Publié le 29 janvier 2019

ENVIRONNEMENT

La loi sur l'économie circulaire déçoit avant même sa présentation

Six. C'est le nombre d’articles que comprend le projet de loi Économie circulaire qui a fuité dans Déchets infos. Le gouvernement compte s'appuyer sur les ordonnances pour que des lobbies ne puissent pas peser dans le débat parlementaire. Cette décision fait polémique auprès des associations. Elles comptaient justement s'appuyer sur les élus pour enrichir le texte, notamment celui sur l'interdiction aux marques de jeter leurs invendus textiles.

Loi economie circulaire decoit avant meme sa presentation
Le gouvernement ne veut pas s'appuyer sur le débat parlementaire pour développer son projet de loi Économie circulaire.
©Ministère de la Transition écologique et solidaire

L'économie circulaire est-elle un sujet de seconde main ? Le projet de loi, diffusé dans Déchets Infos, ne comprend que six articles. La loi, qui sera soumise au Parlement dans les mois à venir, doit pourtant permettre de réduire la quantité de déchets jetés par les Français (plastiques, produits électroniques usagés, emballages, etc.) et d'améliorer leur recyclage. Elle reprend la cinquantaine de mesures de la "feuille de route de l'économie circulaire", présentée l'an dernier.

Les cinq premiers articles de la loi devraient être présentés aux parlementaires, ils concernent notamment la réparabilité des équipements électriques et électroniques et l'information du consommateur. Le sixième article, lui, sera appliqué par ordonnance. Or, il est d'une importance capitale puisqu'il couvre la réforme des filières à Responsabilité élargie des producteurs (REP) et la transposition des directives européennes dans la loi française.

Cette décision vise à éviter que les "lobbies" ne tentent d'influencer les débats, a expliqué la secrétaire d'État Brune Poirson la semaine dernière devant le Conseil national de la transition écologique (CNTE), selon des sources concordantes.

Des notions trop floues 

Une méthode qui suscite l’inquiétude des acteurs concernés. "Dans un débat parlementaire, il y a justement débat. Cela pourrait permettre d’enrichir le texte", avance Valérie Fayard, directrice générale adjointe d’Emmaus. L’association milite pour une interdiction pour les marques de ne plus jeter ou éliminer les invendus de la filière textile. Et elle a obtenu gain de cause. "C’est une bonne nouvelle, la mesure est bien dans la loi mais elle est conditionnée", remarque-t-elle.
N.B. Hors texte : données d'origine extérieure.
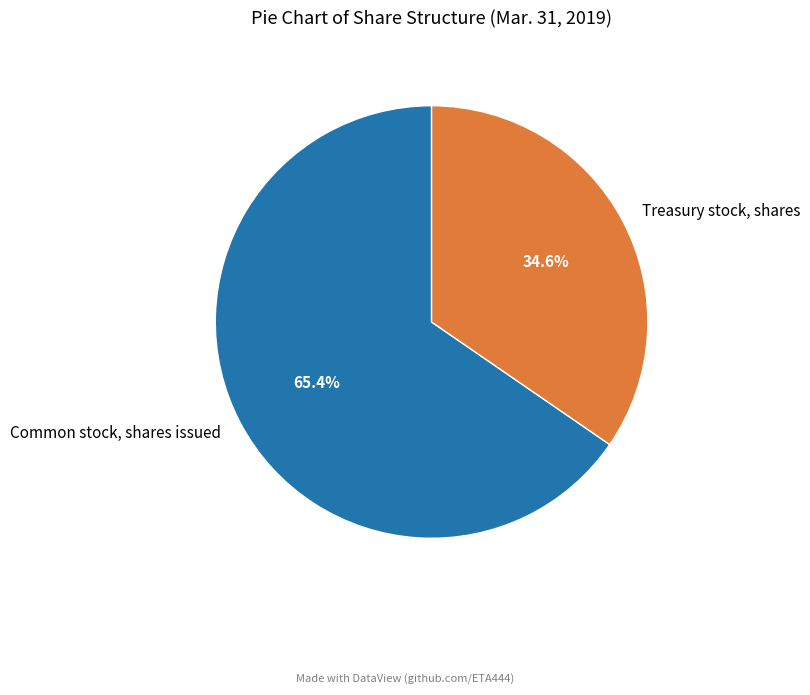

Count the number of slices in the pie.

2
Le projet de loi oblige en effet les producteurs, importateurs et distributeurs du secteur des produits textiles de "réemployer, réutiliser ou recycler leurs invendus (…) sous réserve que cela soit techniquement possible". C’est cette dernière phrase qui fait douter Valérie Fayard. "C’est une notion floue qui peut devenir une faille", prévient-elle. 

Nicolas Garnier, délégué général de l'association Amorce, qui regroupe des collectivités et des entreprises, fait, lui aussi, part de sa "perplexité" devant des mesures qui seront en grande partie prises "sans débat parlementaire", même si "sur le fond, le projet de loi a le mérite de recadrer les sujets" sur l'écoconception des produits ou l'information du consommateur. 

Les industriels pas rassurés sur la transparence 

"On a cinq articles sur le volet consommation pour dire "on a fait un pas vers les associations", mais pour les choses sérieuses, cela va être par ordonnance (...) sans aucune visibilité sur leur contenu", regrette Émile Meunier, avocat spécialisé en droit de l'environnement. Après la diffusion d’une enquête de Capital sur M6, Brune Poirson avait annoncé qu’elle interdirait les groupes, comme Amazon, de jeter leurs invendus consommables. Sur ce sujet, rien n’est indiqué dans la loi.

Du côté des industriels du recyclage, on se dit "dans l'expectative". "Les ordonnances ne nous rassurent pas sur la transparence" indique à l'AFP Jean-Philippe Carpentier, président de la fédération Federec, qui attendait plus de mesures précises sur l'incorporation des matières recyclées dans les produits ou le traitement des déchets ultimes.